### Work request
Reproduce the source text of every record below character for character, leaving out the pictures.

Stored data
Content starts
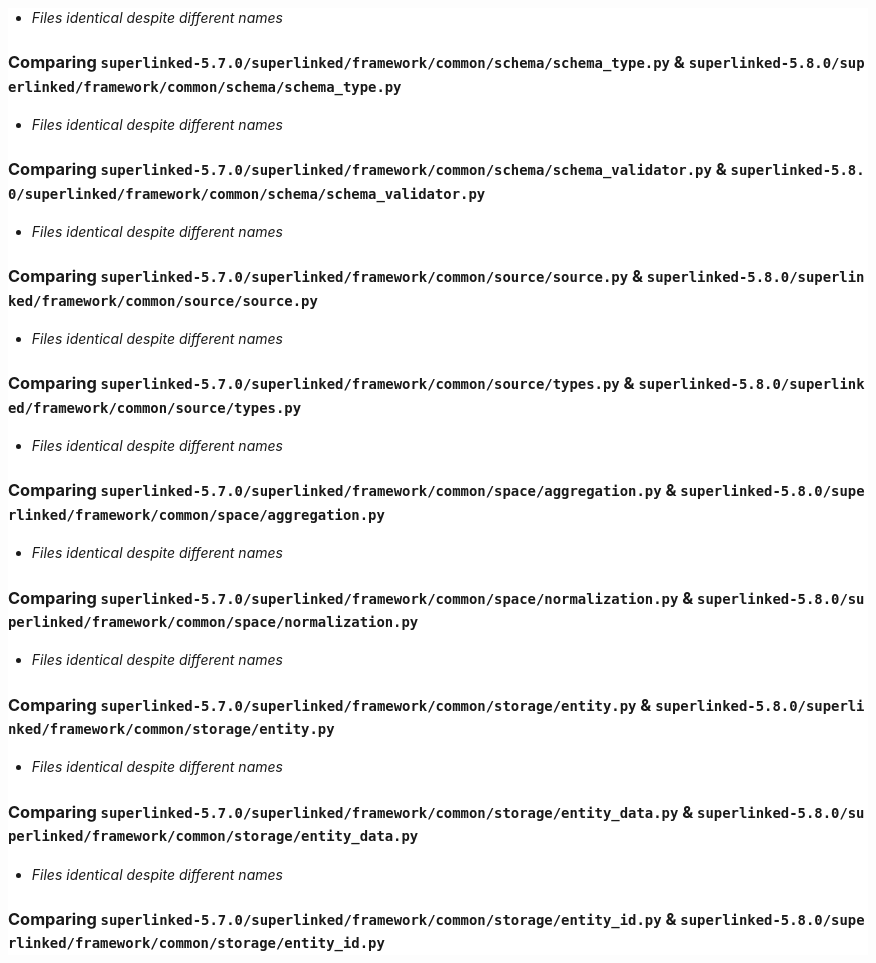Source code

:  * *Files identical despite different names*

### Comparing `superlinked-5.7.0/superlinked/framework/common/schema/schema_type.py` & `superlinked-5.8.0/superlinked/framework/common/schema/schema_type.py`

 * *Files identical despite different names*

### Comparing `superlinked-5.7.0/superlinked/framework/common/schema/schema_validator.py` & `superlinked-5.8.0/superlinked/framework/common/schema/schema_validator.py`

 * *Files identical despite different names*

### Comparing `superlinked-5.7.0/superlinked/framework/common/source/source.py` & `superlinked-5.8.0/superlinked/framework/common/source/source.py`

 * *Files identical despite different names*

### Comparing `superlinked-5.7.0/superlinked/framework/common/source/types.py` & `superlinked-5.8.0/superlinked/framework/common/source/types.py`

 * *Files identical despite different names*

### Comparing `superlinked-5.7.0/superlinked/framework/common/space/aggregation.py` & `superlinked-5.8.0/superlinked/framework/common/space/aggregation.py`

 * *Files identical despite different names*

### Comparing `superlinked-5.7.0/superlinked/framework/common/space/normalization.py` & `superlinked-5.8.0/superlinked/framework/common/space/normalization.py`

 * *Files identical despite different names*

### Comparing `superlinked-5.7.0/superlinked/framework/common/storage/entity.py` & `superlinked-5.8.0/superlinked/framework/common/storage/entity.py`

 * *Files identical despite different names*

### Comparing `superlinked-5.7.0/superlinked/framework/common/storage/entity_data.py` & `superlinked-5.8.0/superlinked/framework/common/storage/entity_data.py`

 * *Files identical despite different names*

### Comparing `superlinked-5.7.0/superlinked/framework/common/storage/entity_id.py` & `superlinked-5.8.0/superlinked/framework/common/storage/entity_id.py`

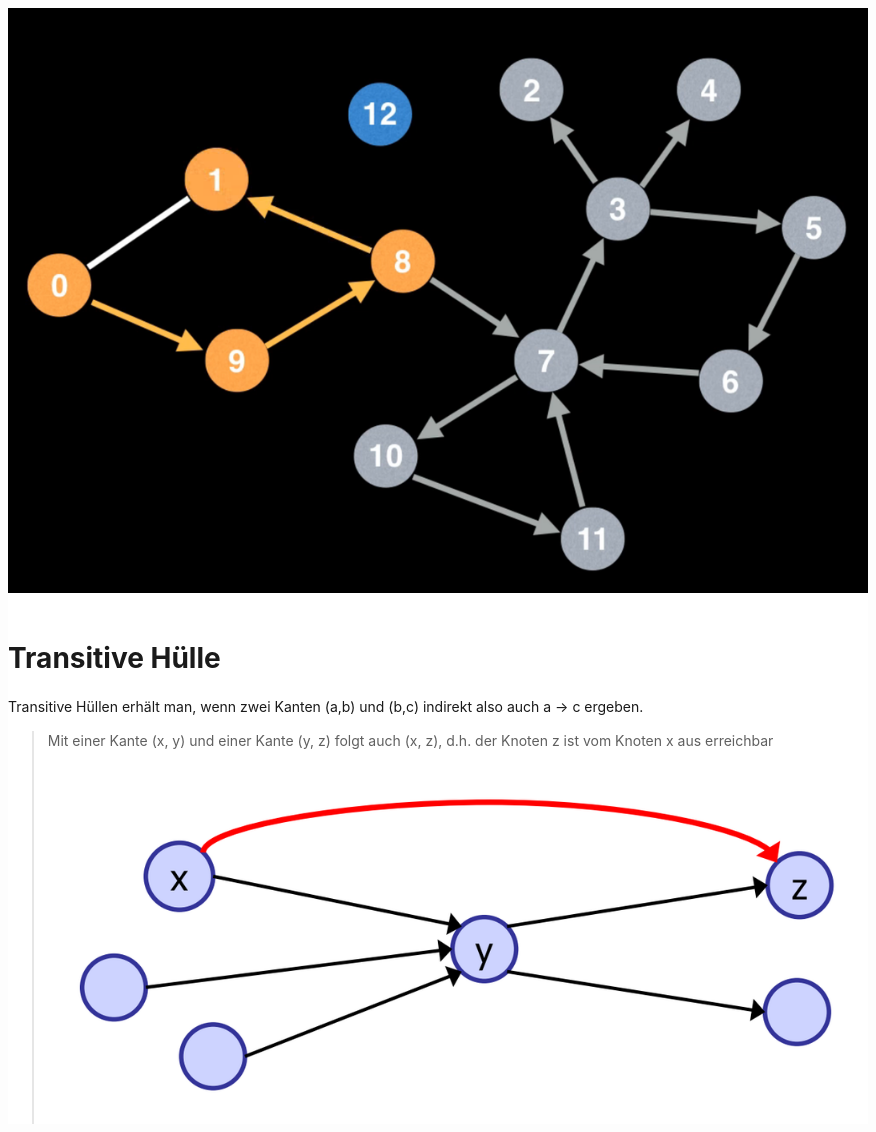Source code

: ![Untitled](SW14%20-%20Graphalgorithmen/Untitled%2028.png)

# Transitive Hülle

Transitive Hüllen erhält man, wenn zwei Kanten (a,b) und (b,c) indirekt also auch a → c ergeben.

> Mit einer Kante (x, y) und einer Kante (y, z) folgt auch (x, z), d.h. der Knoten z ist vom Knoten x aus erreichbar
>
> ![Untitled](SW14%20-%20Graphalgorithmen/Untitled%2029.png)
Content ends
### Solution below
Source code

:  * *Files identical despite different names*

### Comparing `superlinked-5.7.0/superlinked/framework/common/schema/schema_type.py` & `superlinked-5.8.0/superlinked/framework/common/schema/schema_type.py`

 * *Files identical despite different names*

### Comparing `superlinked-5.7.0/superlinked/framework/common/schema/schema_validator.py` & `superlinked-5.8.0/superlinked/framework/common/schema/schema_validator.py`

 * *Files identical despite different names*

### Comparing `superlinked-5.7.0/superlinked/framework/common/source/source.py` & `superlinked-5.8.0/superlinked/framework/common/source/source.py`

 * *Files identical despite different names*

### Comparing `superlinked-5.7.0/superlinked/framework/common/source/types.py` & `superlinked-5.8.0/superlinked/framework/common/source/types.py`

 * *Files identical despite different names*

### Comparing `superlinked-5.7.0/superlinked/framework/common/space/aggregation.py` & `superlinked-5.8.0/superlinked/framework/common/space/aggregation.py`

 * *Files identical despite different names*

### Comparing `superlinked-5.7.0/superlinked/framework/common/space/normalization.py` & `superlinked-5.8.0/superlinked/framework/common/space/normalization.py`

 * *Files identical despite different names*

### Comparing `superlinked-5.7.0/superlinked/framework/common/storage/entity.py` & `superlinked-5.8.0/superlinked/framework/common/storage/entity.py`

 * *Files identical despite different names*

### Comparing `superlinked-5.7.0/superlinked/framework/common/storage/entity_data.py` & `superlinked-5.8.0/superlinked/framework/common/storage/entity_data.py`

 * *Files identical despite different names*

### Comparing `superlinked-5.7.0/superlinked/framework/common/storage/entity_id.py` & `superlinked-5.8.0/superlinked/framework/common/storage/entity_id.py`

Source code

: ![Untitled](SW14%20-%20Graphalgorithmen/Untitled%2028.png)

# Transitive Hülle

Transitive Hüllen erhält man, wenn zwei Kanten (a,b) und (b,c) indirekt also auch a → c ergeben.

> Mit einer Kante (x, y) und einer Kante (y, z) folgt auch (x, z), d.h. der Knoten z ist vom Knoten x aus erreichbar
>
> ![Untitled](SW14%20-%20Graphalgorithmen/Untitled%2029.png)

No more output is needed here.